Top of Text block

1. Do not run the engine hard after start-up.
Most people know you should let your engine warm up before running it hard, but many cars only have coolant gauges. Engine oil tends to take longer to heat up, because you don’t have a thermostat like the coolant does, which isolates the coolant in the engine block and regulates its temperature. Oil that isn’t heated up won’t flow as fast as oil at operating condition, which means you’ll have less protection at engine start up. This is especially true for turbocharged vehicles, because you also have oil feeding the bearings of the turbocharger, which spins at insanely high RPM and produces significant heat, so you want to make sure you have proper oil flow through the turbo.
It will be different for every car, but it could be an additional several minutes before your oil temperature is near your engine coolant temperature.

2. Don't shut the car off immediately after running it hard.
You’re going to have hot spots where the engine components, and especially the turbocharger, are still significantly hotter than your engine oil temperature. If you shut off the engine, the oil no longer flows, and thus pockets of the oil are going to be heated up to very high temperatures. These high temperatures break down the oil, and also burn up and evaporate the light end of the oil, leaving behind a heavier oil that won’t have ideal flow characteristics. This reduces your engine oil life, and also means you might have less protection at start-up.

Bottom of Text block
Top of Raw data

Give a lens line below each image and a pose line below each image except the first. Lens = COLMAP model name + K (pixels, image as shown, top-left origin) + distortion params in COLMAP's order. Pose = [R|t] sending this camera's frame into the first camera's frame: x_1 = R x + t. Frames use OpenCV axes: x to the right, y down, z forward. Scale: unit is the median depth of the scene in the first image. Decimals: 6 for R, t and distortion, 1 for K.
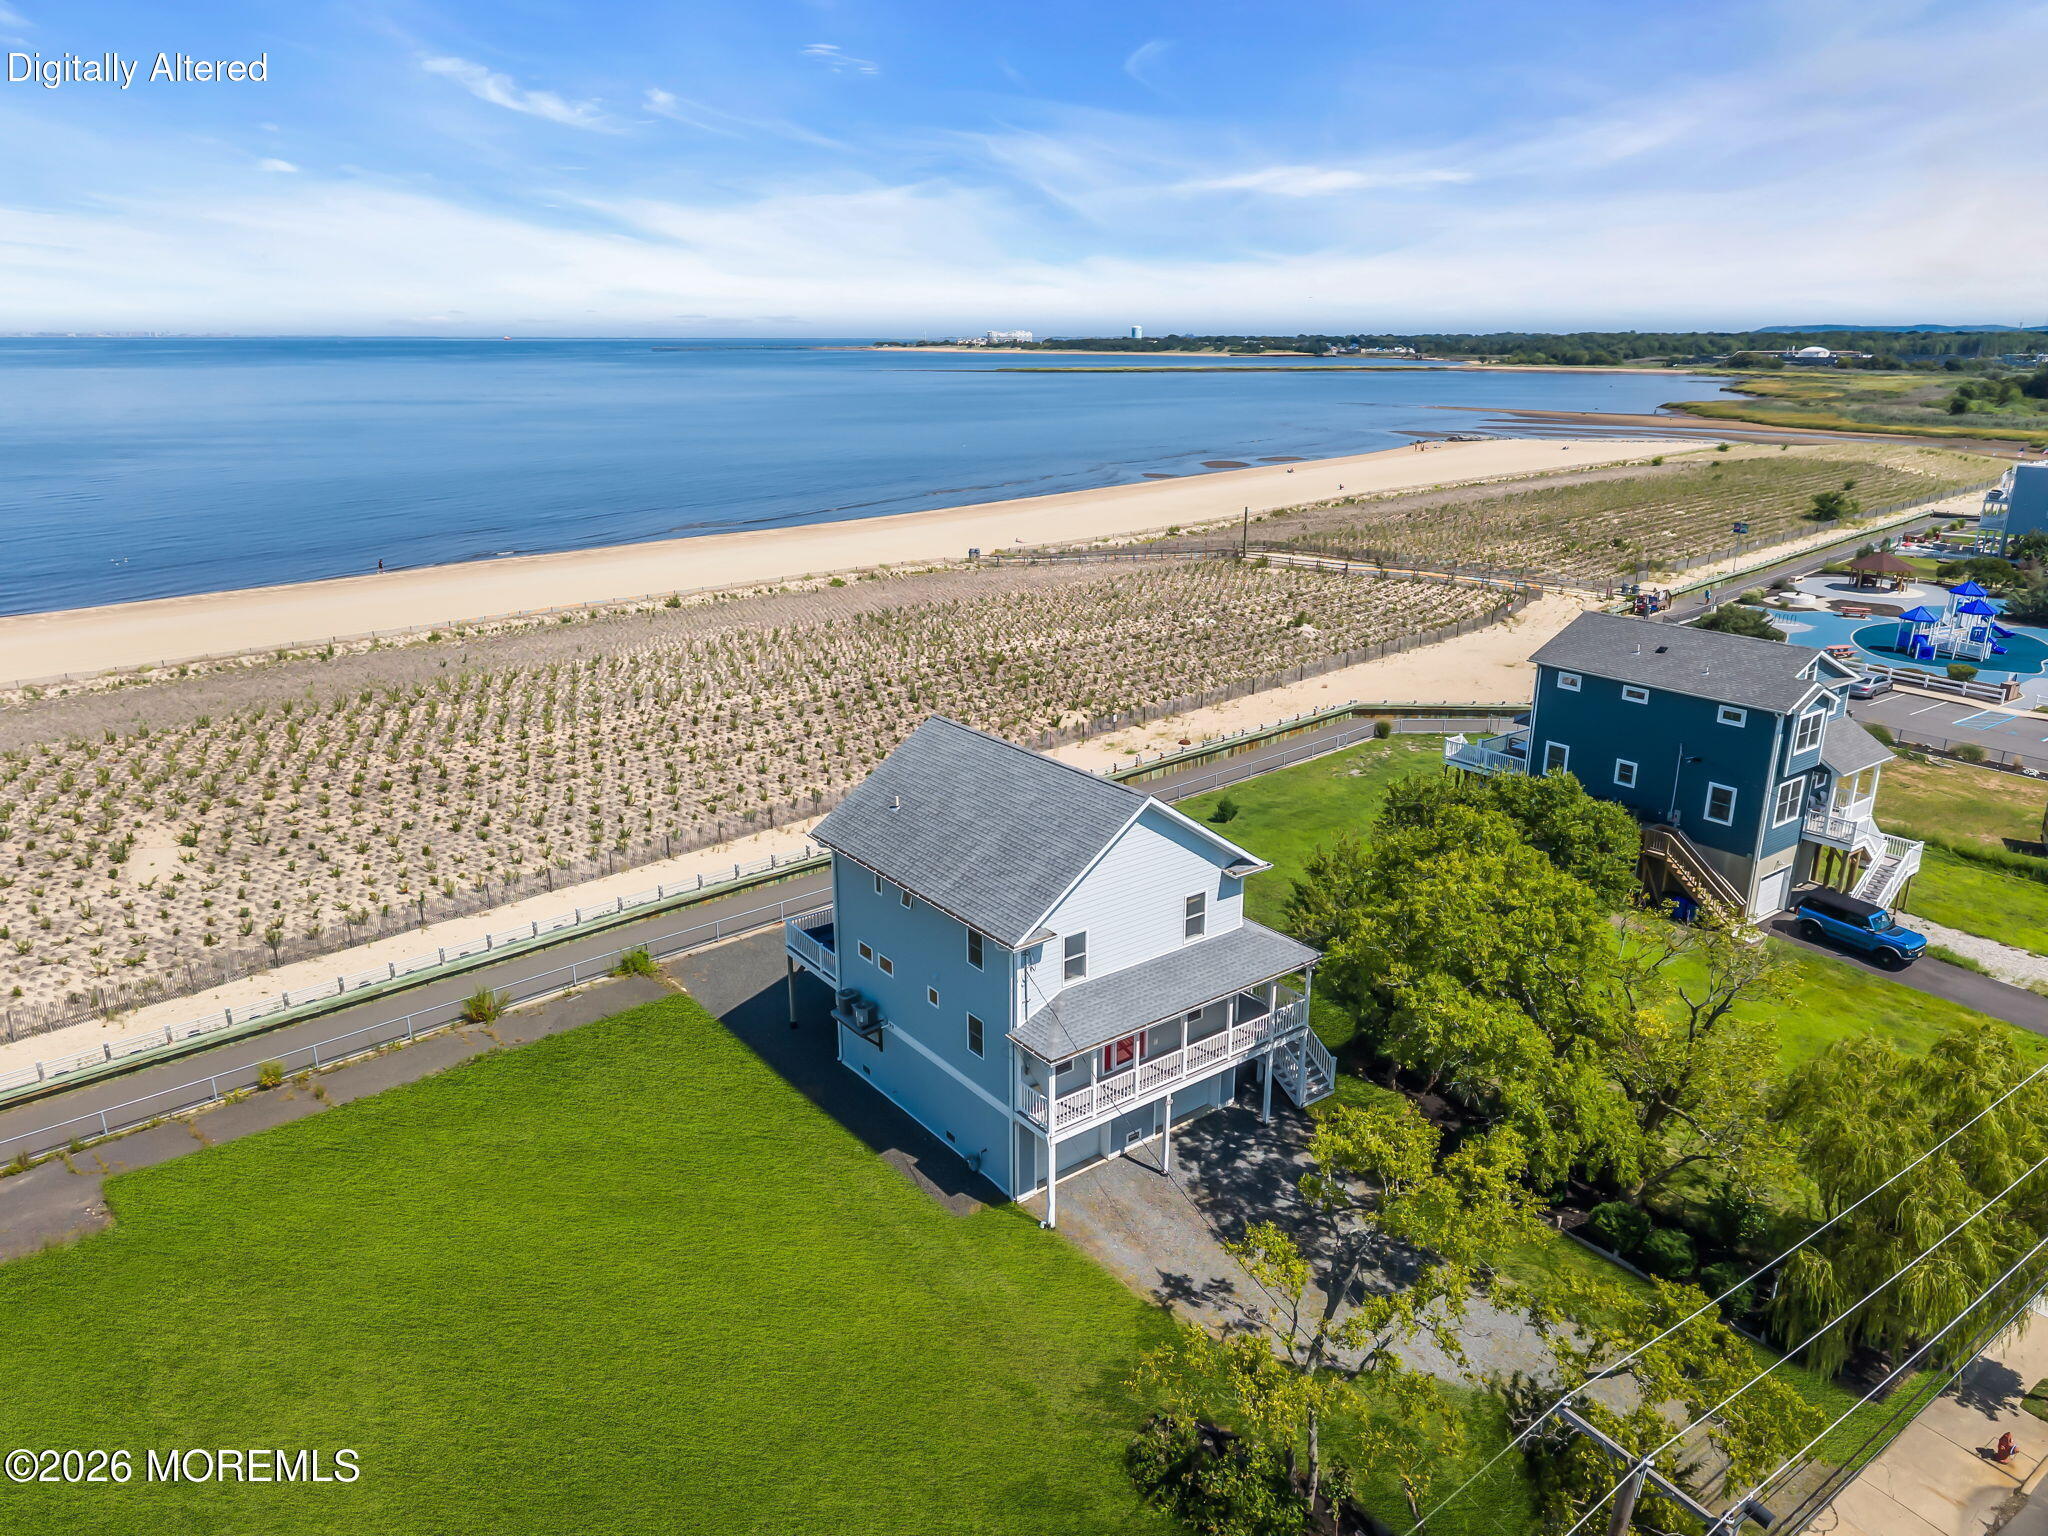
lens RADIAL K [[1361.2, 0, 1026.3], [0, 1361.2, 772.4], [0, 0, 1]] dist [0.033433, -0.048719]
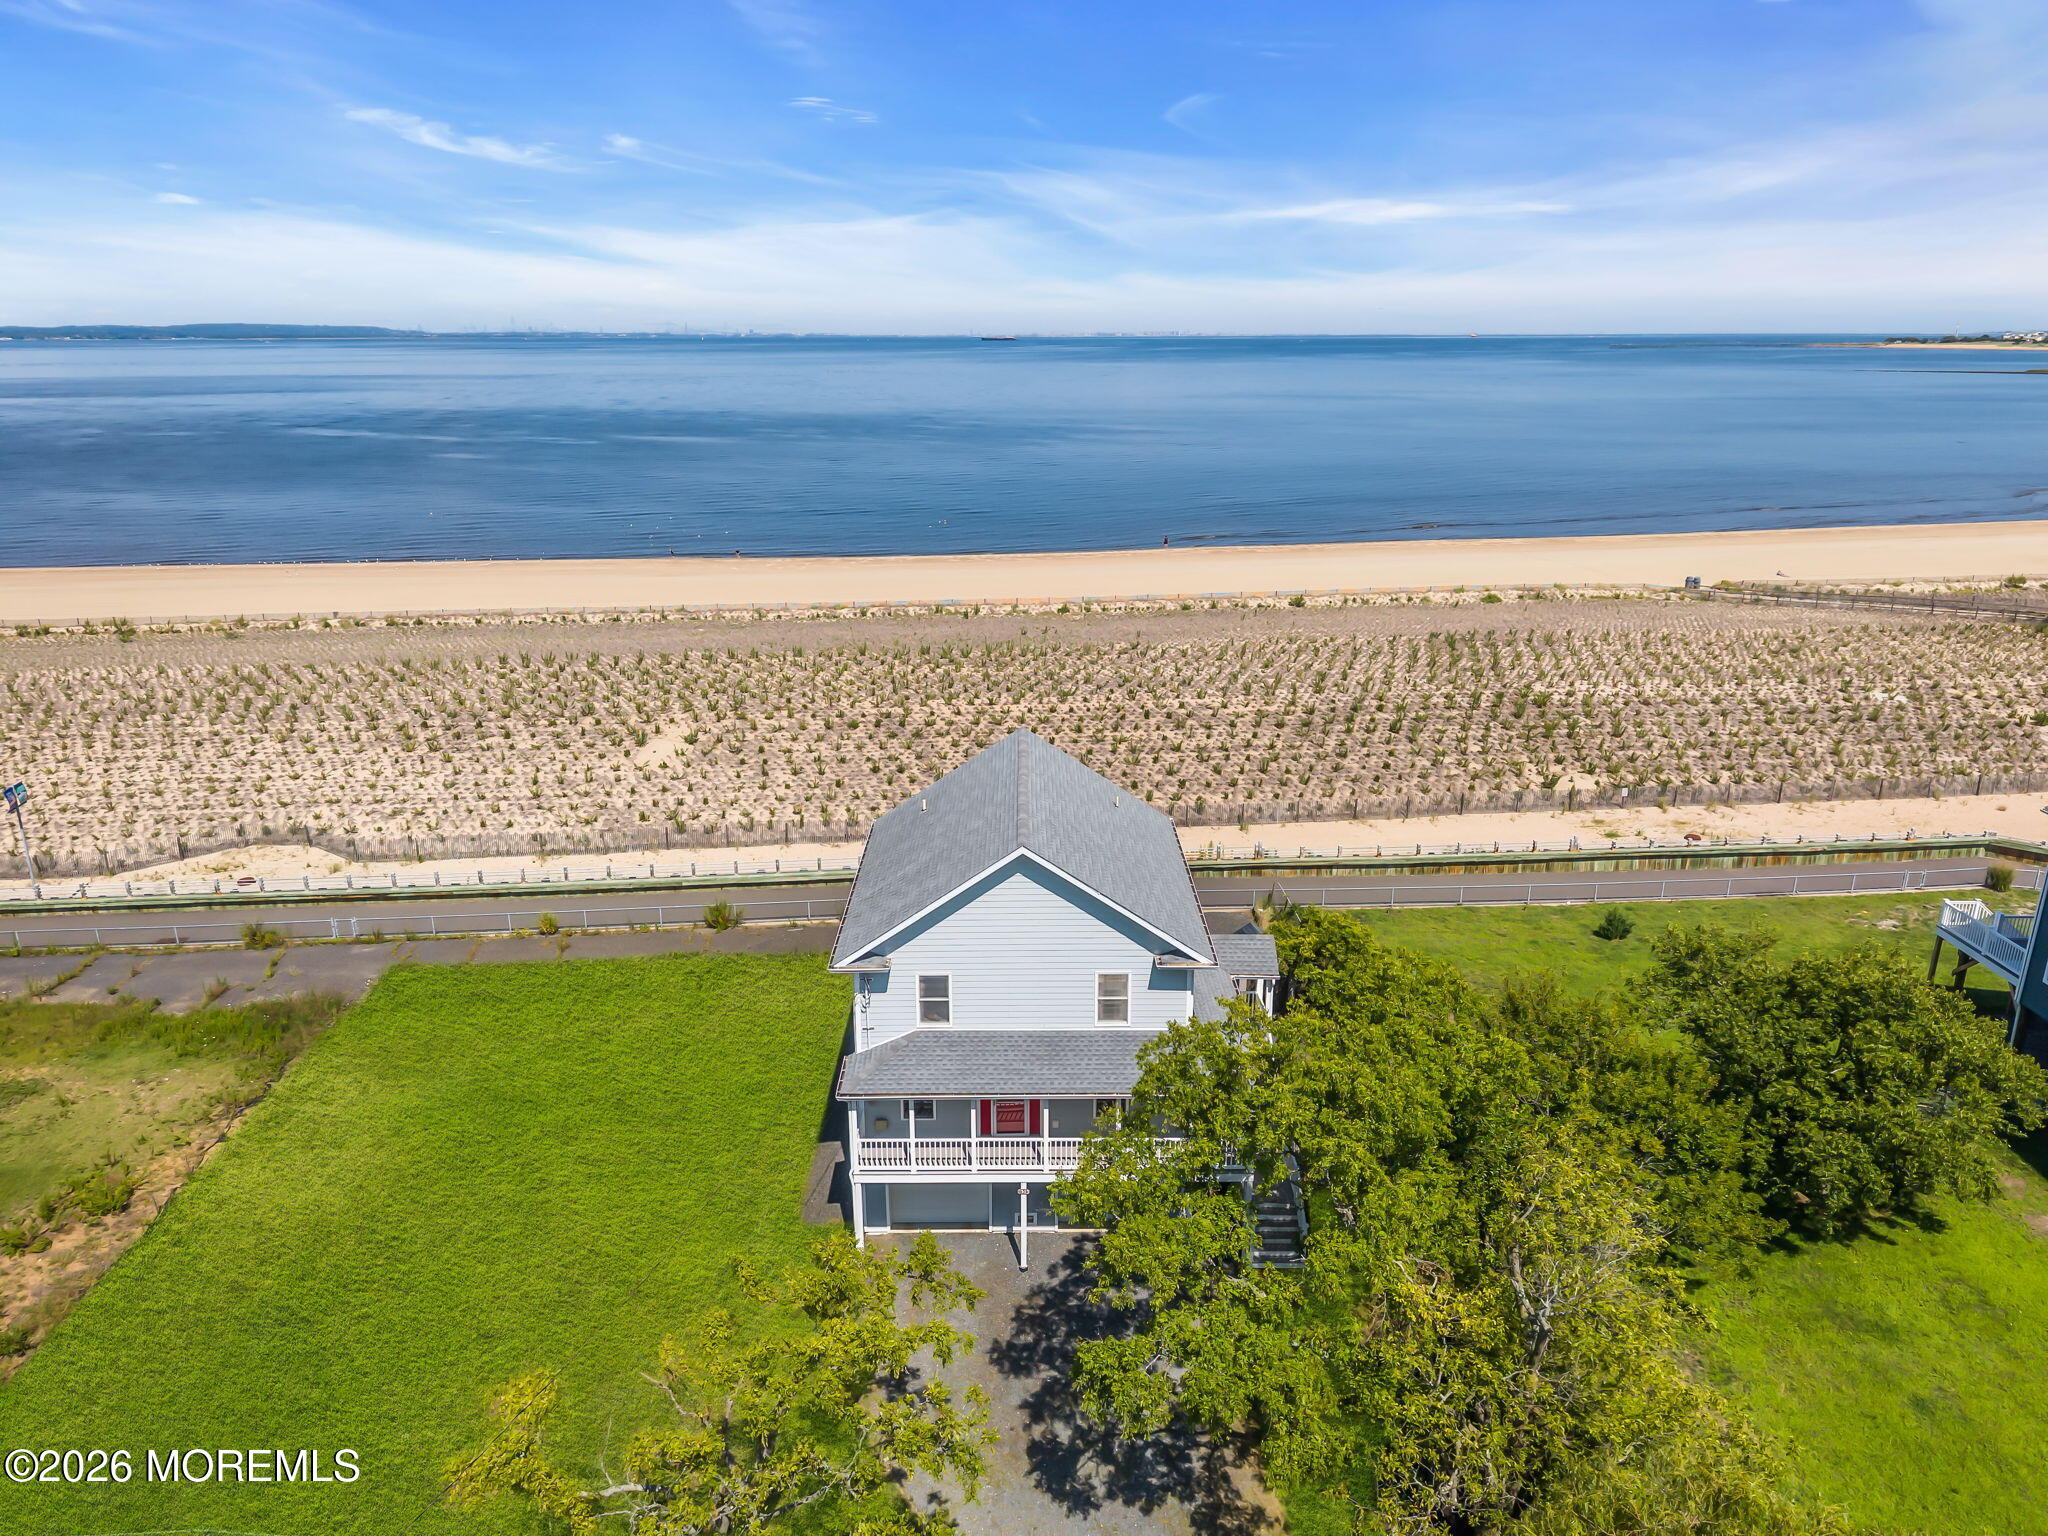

Bottom of Raw data

**Work required**.
Reproduce the passage of the engine-care text from "Most people know" to "engine coolant temperature.", word for word. The listing has no connection to the engine-care text.

**Answer box**.
Most people know you should let your engine warm up before running it hard, but many cars only have coolant gauges. Engine oil tends to take longer to heat up, because you don’t have a thermostat like the coolant does, which isolates the coolant in the engine block and regulates its temperature. Oil that isn’t heated up won’t flow as fast as oil at operating condition, which means you’ll have less protection at engine start up. This is especially true for turbocharged vehicles, because you also have oil feeding the bearings of the turbocharger, which spins at insanely high RPM and produces significant heat, so you want to make sure you have proper oil flow through the turbo.
It will be different for every car, but it could be an additional several minutes before your oil temperature is near your engine coolant temperature.